[[ Excerpted records, beginning ]]
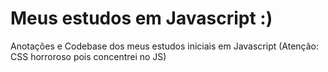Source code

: # Meus estudos em Javascript :)
Anotações e Codebase dos meus estudos iniciais em Javascript
(Atenção: CSS horroroso pois concentrei no JS)

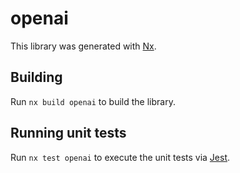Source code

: # openai

This library was generated with [Nx](https://nx.dev).

## Building

Run `nx build openai` to build the library.

## Running unit tests

Run `nx test openai` to execute the unit tests via [Jest](https://jestjs.io).
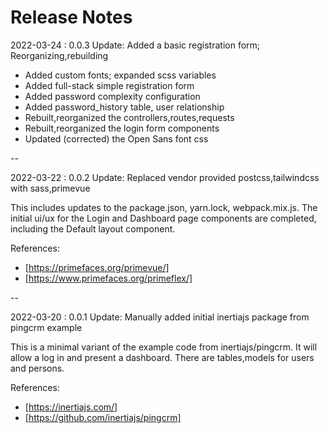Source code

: # Release Notes

2022-03-24 : 0.0.3 
Update: Added a basic registration form; Reorganizing,rebuilding

- Added custom fonts; expanded scss variables
- Added full-stack simple registration form
- Added password complexity configuration
- Added password_history table, user relationship
- Rebuilt,reorganized the controllers,routes,requests
- Rebuilt,reorganized the login form components
- Updated (corrected) the Open Sans font css

--

2022-03-22 : 0.0.2 
Update: Replaced vendor provided postcss,tailwindcss with sass,primevue

This includes updates to the package.json, yarn.lock, webpack.mix.js.
The initial ui/ux for the Login and Dashboard page components are
completed, including the Default layout component.

References:

- [https://primefaces.org/primevue/]
- [https://www.primefaces.org/primeflex/]

--

2022-03-20 : 0.0.1 
Update: Manually added initial inertiajs package from pingcrm example

This is a minimal variant of the example code from inertiajs/pingcrm.
It will allow a log in and present a dashboard. There are tables,models
for users and persons.

References:

- [https://inertiajs.com/]
- [https://github.com/inertiajs/pingcrm]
[[ Excerpted records, end ]]
» Exercise:
Take the line that contains "for users and persons." and every line after it in the material above. Set those lines down exactly and nothing more.

» Expected output:
for users and persons.

References:

- [https://inertiajs.com/]
- [https://github.com/inertiajs/pingcrm]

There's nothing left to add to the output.